[Circuit design data]
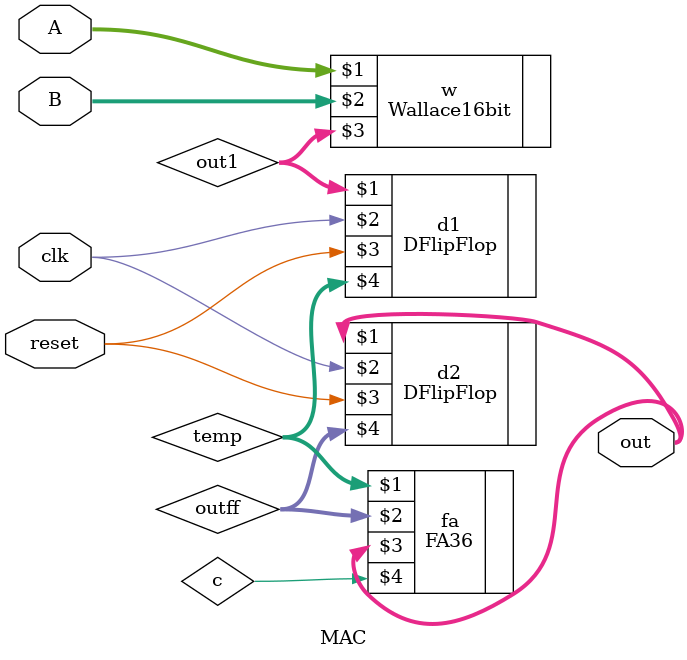
<source format=v>
`include "Wallace16bit.v"
`include "FullAdder36.v"
`include "dflipflop.v"
module MAC(A,B,out,clk,reset);

	input [15:0] A,B;
	input clk,reset;
	output [35:0] out;

	wire [35:0] out1,temp;
	Wallace16bit w(A,B,out1);

	DFlipFlop d1 (out1,clk,reset,temp);

	wire [35:0] sumt,outff;
	wire c;

	FA36 fa (temp,outff,out,c);
	DFlipFlop d2 (out,clk,reset,outff);

endmodule
</source>
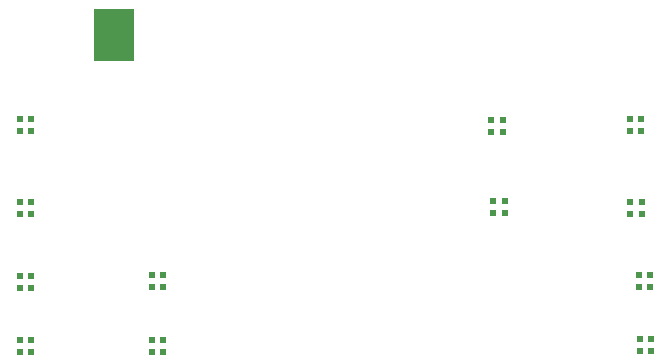
<source format=gbr>
G04 EAGLE Gerber RS-274X export*
G75*
%MOMM*%
%FSLAX34Y34*%
%LPD*%
%INSolderpaste Bottom*%
%IPPOS*%
%AMOC8*
5,1,8,0,0,1.08239X$1,22.5*%
G01*
%ADD10R,3.429000X4.495800*%
%ADD11R,0.600000X0.600000*%


D10*
X205613Y312293D03*
D11*
X650494Y108886D03*
X650494Y98886D03*
X659892Y108886D03*
X659892Y98886D03*
X651002Y54530D03*
X651002Y44530D03*
X660654Y54530D03*
X660654Y44530D03*
X642874Y160354D03*
X642874Y170354D03*
X652526Y160354D03*
X652526Y170354D03*
X135382Y53768D03*
X135382Y43768D03*
X125730Y53768D03*
X125730Y43768D03*
X135382Y240712D03*
X135382Y230712D03*
X125730Y240712D03*
X125730Y230712D03*
X135636Y160608D03*
X135636Y170608D03*
X125984Y160608D03*
X125984Y170608D03*
X642366Y240712D03*
X642366Y230712D03*
X652018Y240712D03*
X652018Y230712D03*
X135382Y107870D03*
X135382Y97870D03*
X125984Y107870D03*
X125984Y97870D03*
X237490Y53768D03*
X237490Y43768D03*
X247142Y53768D03*
X247142Y43768D03*
X534924Y239696D03*
X534924Y229696D03*
X525272Y239696D03*
X525272Y229696D03*
X536448Y161624D03*
X536448Y171624D03*
X526796Y161624D03*
X526796Y171624D03*
X237744Y108632D03*
X237744Y98632D03*
X247396Y108632D03*
X247396Y98632D03*
M02*

</source>
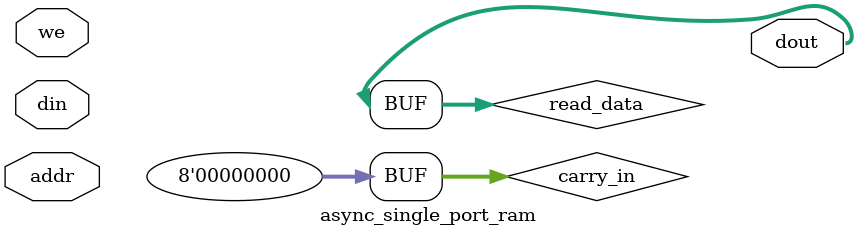
<source format=sv>
module async_single_port_ram #(
    parameter DATA_WIDTH = 8,
    parameter ADDR_WIDTH = 8
)(
    input wire [ADDR_WIDTH-1:0] addr,
    input wire [DATA_WIDTH-1:0] din,
    output reg [DATA_WIDTH-1:0] dout,
    input wire we
);

    reg [DATA_WIDTH-1:0] ram [(2**ADDR_WIDTH)-1:0];
    wire [DATA_WIDTH-1:0] write_data;
    wire [DATA_WIDTH-1:0] read_data;
    wire [DATA_WIDTH-1:0] din_comp;
    wire [DATA_WIDTH-1:0] ram_comp;
    wire [DATA_WIDTH-1:0] carry_in;
    wire [DATA_WIDTH-1:0] carry_out;

    // 补码转换
    assign din_comp = ~din + 1'b1;
    assign ram_comp = ~ram[addr] + 1'b1;

    // 补码加法实现减法
    assign {carry_out, write_data} = din_comp + ram_comp + carry_in;
    assign carry_in = 1'b0;

    always @(addr or we or din) begin
        if (we) begin
            ram[addr] = write_data;
        end
        dout = read_data;
    end

endmodule
</source>
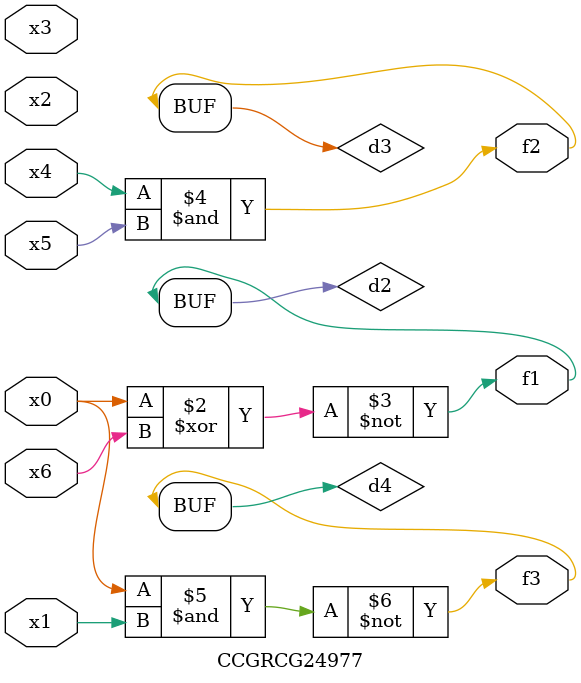
<source format=v>
module CCGRCG24977(
	input x0, x1, x2, x3, x4, x5, x6,
	output f1, f2, f3
);

	wire d1, d2, d3, d4;

	nor (d1, x0);
	xnor (d2, x0, x6);
	and (d3, x4, x5);
	nand (d4, x0, x1);
	assign f1 = d2;
	assign f2 = d3;
	assign f3 = d4;
endmodule

</source>
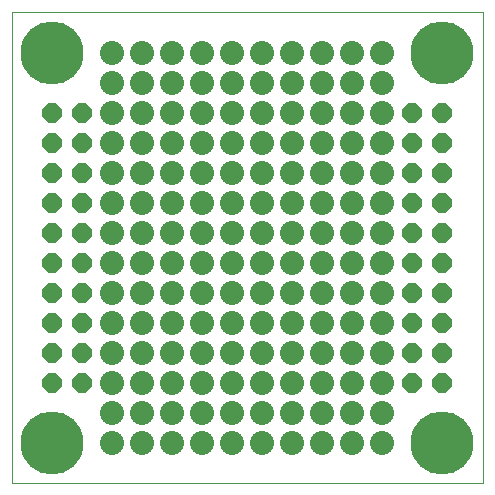
<source format=gbr>
G75*
%MOIN*%
%OFA0B0*%
%FSLAX24Y24*%
%IPPOS*%
%LPD*%
%AMOC8*
5,1,8,0,0,1.08239X$1,22.5*
%
%ADD10C,0.0010*%
%ADD11OC8,0.0640*%
%ADD12C,0.2100*%
%ADD13C,0.0800*%
D10*
X000160Y000160D02*
X000160Y015860D01*
X015860Y015860D01*
X015860Y000160D01*
X000160Y000160D01*
D11*
X001510Y003510D03*
X002510Y003510D03*
X002510Y004510D03*
X002510Y005510D03*
X002510Y006510D03*
X002510Y007510D03*
X001510Y007510D03*
X001510Y006510D03*
X001510Y005510D03*
X001510Y004510D03*
X001510Y008510D03*
X001510Y009510D03*
X001510Y010510D03*
X001510Y011510D03*
X002510Y011510D03*
X002510Y010510D03*
X002510Y009510D03*
X002510Y008510D03*
X002510Y012510D03*
X001510Y012510D03*
X013510Y012510D03*
X014510Y012510D03*
X014510Y011510D03*
X014510Y010510D03*
X014510Y009510D03*
X014510Y008510D03*
X013510Y008510D03*
X013510Y009510D03*
X013510Y010510D03*
X013510Y011510D03*
X013510Y007510D03*
X013510Y006510D03*
X013510Y005510D03*
X013510Y004510D03*
X014510Y004510D03*
X014510Y005510D03*
X014510Y006510D03*
X014510Y007510D03*
X014510Y003510D03*
X013510Y003510D03*
D12*
X014510Y001510D03*
X014510Y014510D03*
X001510Y014510D03*
X001510Y001510D03*
D13*
X003510Y001510D03*
X003510Y002510D03*
X003510Y003510D03*
X003510Y004510D03*
X003510Y005510D03*
X003510Y006510D03*
X003510Y007510D03*
X003510Y008510D03*
X003510Y009510D03*
X003510Y010510D03*
X003510Y011510D03*
X003510Y012510D03*
X003510Y013510D03*
X003510Y014510D03*
X004510Y014510D03*
X004510Y013510D03*
X004510Y012510D03*
X005510Y012510D03*
X005510Y013510D03*
X005510Y014510D03*
X006510Y014510D03*
X006510Y013510D03*
X006510Y012510D03*
X007510Y012510D03*
X007510Y013510D03*
X007510Y014510D03*
X008510Y014510D03*
X008510Y013510D03*
X008510Y012510D03*
X009510Y012510D03*
X009510Y013510D03*
X009510Y014510D03*
X010510Y014510D03*
X010510Y013510D03*
X010510Y012510D03*
X011510Y012510D03*
X011510Y013510D03*
X011510Y014510D03*
X012510Y014510D03*
X012510Y013510D03*
X012510Y012510D03*
X012510Y011510D03*
X012510Y010510D03*
X012510Y009510D03*
X012510Y008510D03*
X012510Y007510D03*
X012510Y006510D03*
X012510Y005510D03*
X012510Y004510D03*
X012510Y003510D03*
X012510Y002510D03*
X012510Y001510D03*
X011510Y001510D03*
X011510Y002510D03*
X011510Y003510D03*
X010510Y003510D03*
X010510Y002510D03*
X010510Y001510D03*
X009510Y001510D03*
X009510Y002510D03*
X009510Y003510D03*
X008510Y003510D03*
X008510Y002510D03*
X008510Y001510D03*
X007510Y001510D03*
X007510Y002510D03*
X007510Y003510D03*
X006510Y003510D03*
X006510Y002510D03*
X006510Y001510D03*
X005510Y001510D03*
X005510Y002510D03*
X005510Y003510D03*
X004510Y003510D03*
X004510Y002510D03*
X004510Y001510D03*
X004510Y004510D03*
X004510Y005510D03*
X004510Y006510D03*
X004510Y007510D03*
X005510Y007510D03*
X005510Y006510D03*
X005510Y005510D03*
X005510Y004510D03*
X006510Y004510D03*
X006510Y005510D03*
X006510Y006510D03*
X006510Y007510D03*
X007510Y007510D03*
X007510Y006510D03*
X007510Y005510D03*
X007510Y004510D03*
X008510Y004510D03*
X008510Y005510D03*
X008510Y006510D03*
X008510Y007510D03*
X009510Y007510D03*
X009510Y006510D03*
X009510Y005510D03*
X009510Y004510D03*
X010510Y004510D03*
X010510Y005510D03*
X010510Y006510D03*
X010510Y007510D03*
X011510Y007510D03*
X011510Y006510D03*
X011510Y005510D03*
X011510Y004510D03*
X011510Y008510D03*
X011510Y009510D03*
X011510Y010510D03*
X011510Y011510D03*
X010510Y011510D03*
X010510Y010510D03*
X010510Y009510D03*
X010510Y008510D03*
X009510Y008510D03*
X009510Y009510D03*
X009510Y010510D03*
X009510Y011510D03*
X008510Y011510D03*
X008510Y010510D03*
X008510Y009510D03*
X008510Y008510D03*
X007510Y008510D03*
X007510Y009510D03*
X007510Y010510D03*
X007510Y011510D03*
X006510Y011510D03*
X006510Y010510D03*
X006510Y009510D03*
X006510Y008510D03*
X005510Y008510D03*
X005510Y009510D03*
X005510Y010510D03*
X005510Y011510D03*
X004510Y011510D03*
X004510Y010510D03*
X004510Y009510D03*
X004510Y008510D03*
M02*

</source>
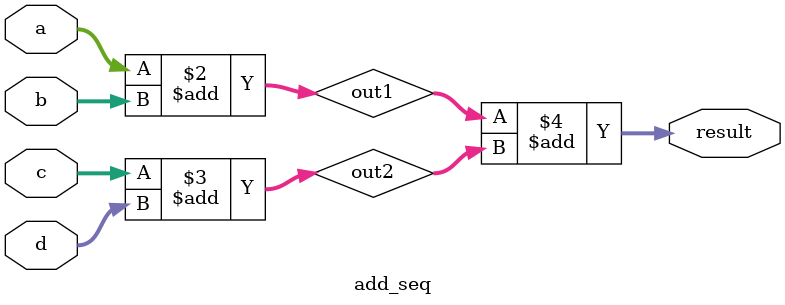
<source format=v>
module add_seq(input [3:0] a, b, c, d, output reg [5:0] result);
    reg [4:0] out1, out2;
    always @(a, b, c, d) begin
        out1 = a + b;
        out2 = c + d;
        result = out1 + out2;
    end
endmodule
</source>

* _Job item_:
Would you copy, word for word, only the lines above from the one containing "assign ram_comp = ~ram[addr] + 1'b1;" through the one containing "xnor (d2, x0, x6);", both included, and please leave out the pictures?

* _Output below_:
    assign ram_comp = ~ram[addr] + 1'b1;

    // 补码加法实现减法
    assign {carry_out, write_data} = din_comp + ram_comp + carry_in;
    assign carry_in = 1'b0;

    always @(addr or we or din) begin
        if (we) begin
            ram[addr] = write_data;
        end
        dout = read_data;
    end

endmodule
</source>
<source format=v>
module CCGRCG24977(
	input x0, x1, x2, x3, x4, x5, x6,
	output f1, f2, f3
);

	wire d1, d2, d3, d4;

	nor (d1, x0);
	xnor (d2, x0, x6);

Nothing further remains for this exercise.